As I read the news, I keep running across 75% scenarios.
·         France has raised its top income rate to 75%.

·         Delos Cosgrove, MD,  CEO of the $5 billion Cleveland Clinic, predicts government, which now pays for 50% of total health costs, may soon pay for 75% costs.

·         Merritt Hawkins,  the nation’s largest physician recruiting firm, believes 75% of physicians will be employed by hospitals and large health care organizations by 2020 and probably ooner.

What would health care look like if these 75% scenarios came to pass?

1.       If the income tax goes to 75%  in the U.S., it would result in capital flight from the U.S., as it has in France.   But where would the rich go?
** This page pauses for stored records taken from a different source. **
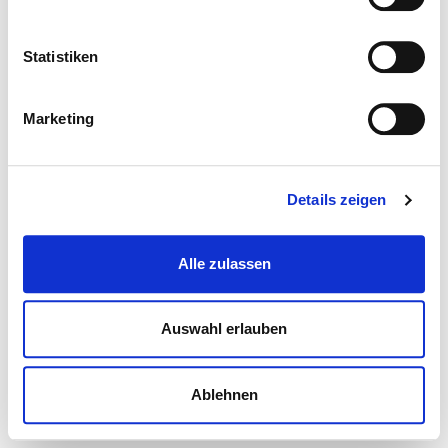
Statistiken
Marketing
Details zeigen
Alle zulassen
Auswahl erlauben
Ablehnen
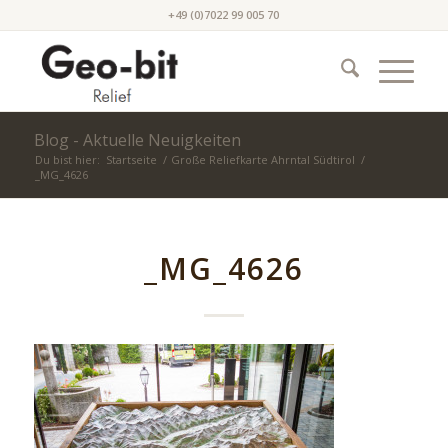
+49 (0)7022 99 005 70
Blog - Aktuelle Neuigkeiten
Du bist hier:
Startseite
/
Große Reliefkarte Ahrntal Südtirol
/
_MG_4626
_MG_4626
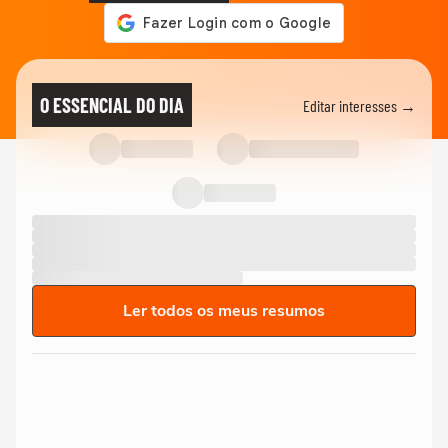
O ESSENCIAL DO DIA
Editar interesses →
Ler todos os meus resumos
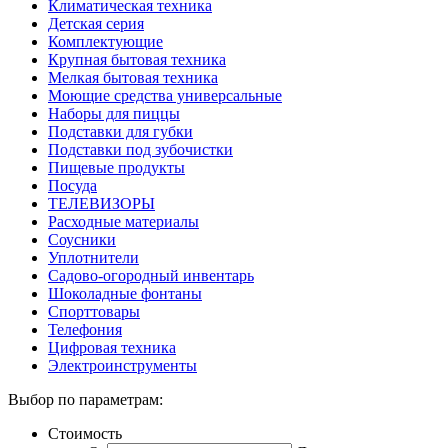
Климатическая техника
Детская серия
Комплектующие
Крупная бытовая техника
Мелкая бытовая техника
Моющие средства универсальные
Наборы для пиццы
Подставки для губки
Подставки под зубочистки
Пищевые продукты
Посуда
ТЕЛЕВИЗОРЫ
Расходные материалы
Соусники
Уплотнители
Садово-огородный инвентарь
Шоколадные фонтаны
Спорттовары
Телефония
Цифровая техника
Электроинструменты
Выбор по параметрам:
Стоимость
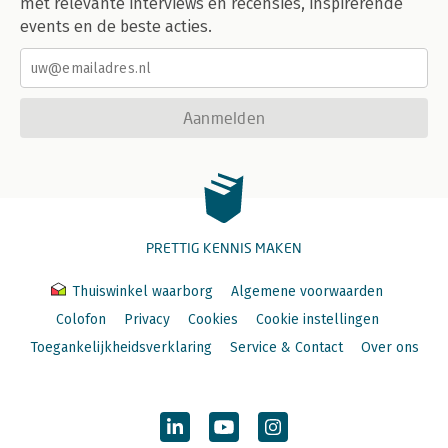
met relevante interviews en recensies, inspirerende
events en de beste acties.
Aanmelden
PRETTIG KENNIS MAKEN
Thuiswinkel waarborg
Algemene voorwaarden
Colofon
Privacy
Cookies
Cookie instellingen
Toegankelijkheidsverklaring
Service & Contact
Over ons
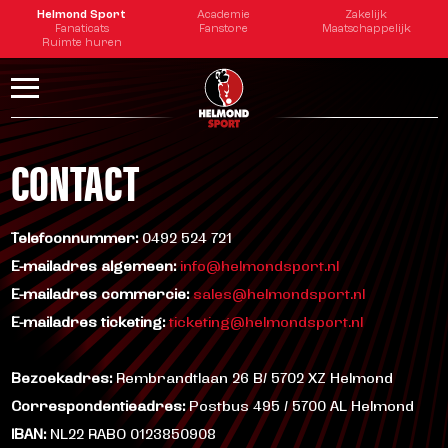
tester
Helmond Sport
Academie
Zakelijk
Fanaticats
Fanstore
Maatschappelijk
Ruimte huren
CONTACT
Telefoonnummer:
0492 524 721
E-mailadres algemeen:
info@helmondsport.nl
E-mailadres commercie:
sales@helmondsport.nl
E-mailadres ticketing:
ticketing@helmondsport.nl
Bezoekadres:
Rembrandtlaan 26 B/ 5702 XZ Helmond
Correspondentieadres:
Postbus 495 / 5700 AL Helmond
IBAN:
NL22 RABO 0123850908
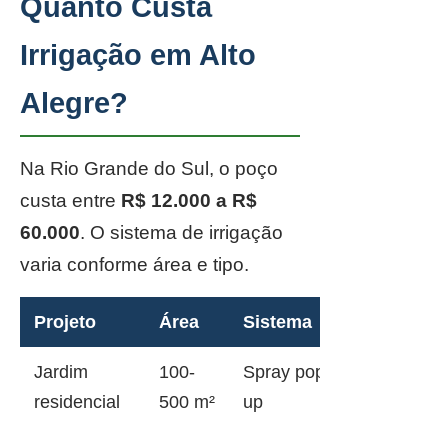
Quanto Custa
Irrigação em Alto
Alegre?
Na Rio Grande do Sul, o poço
custa entre
R$ 12.000 a R$
60.000
. O sistema de irrigação
varia conforme área e tipo.
Projeto
Área
Sistema
Jardim
100-
Spray pop-
residencial
500 m²
up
As matters stand in U.S. now,  the effective U.S. top rate is 39.5%, but it is more like 45% if you throw in other taxes, like the 3.8% Obamacare tax, new Medicare taxes,  the payroll tax, and other hidden taxes.    Keep in mind that many blue states already effectively tax income  at 50%.  But, given Americans’ dislike of high taxes and big government,  the 75% rate is highly unlikely  in the US.  Still, on a smaller scale, capital flight is already occurring  in the U.S. – from high tax Blue States – California, New York, the Midwest, the NE corridor-  to Red States – particularly those with no income tax – Florida, Texas, Tennessee (“Laffer and Moore: The Red-State Path to Prosperity,” WSJ, March 27, 2013). 

2.        If and when government pays for 75% of all health costs, there will likely  be a massive migration of patients and physicians out of the system to concierge and cash only practices,  to any setting that is free of third party restrictions and paperwork, to self-funding by large and small businesses,  to health savings accounts with high deductibles  away from PPOs and HMOs, to anything with lower premiums and more freedom of choice, to the underground economy . It will not be pretty.  It will be chaotic.  But this is what happens in a country that prefers individualism to collectivism and the freedom to do what one wants in a nanny-free environment.

3.      If hospitals and large integrated health systems employ 75% of doctors, including physicians,  a colossal  consolidation into larger and larger entities with capital, administrative, analytical, and technological resources will take place.  These huge entities will have enough wherewithal  to establish monopolies, to fend off government, and to  negotiate larger payments from health plans  Hospitals will charge higher fees for physician services to offset losses from declining numbers of beds, dwindling  Medicare revenues,  and losses from  less-productive physician practices.  Physician productivity will drop about 30% as physicians become salaried employees.  Some of these entities will take the form of accountable care organizations.   Government antitrust actions will ensue, In a worst case scenario,  a physician shortage will occur, as physicians drop out of workforce,  work part-time, or seek non-clinical work, and there are not enough nurse practitioners  or physician assistants to take up the slack or fill the primary care gap.

I hope none of these 75% scenarios happens.  I would not like  to be labeled as “Doctor Worst-Case Scenario.”

Tweet: Worst-case scenarios:  U.S. income tax rates climb  to 75%, government pays for 75% of total care, and hospitals employ 75% of doctors.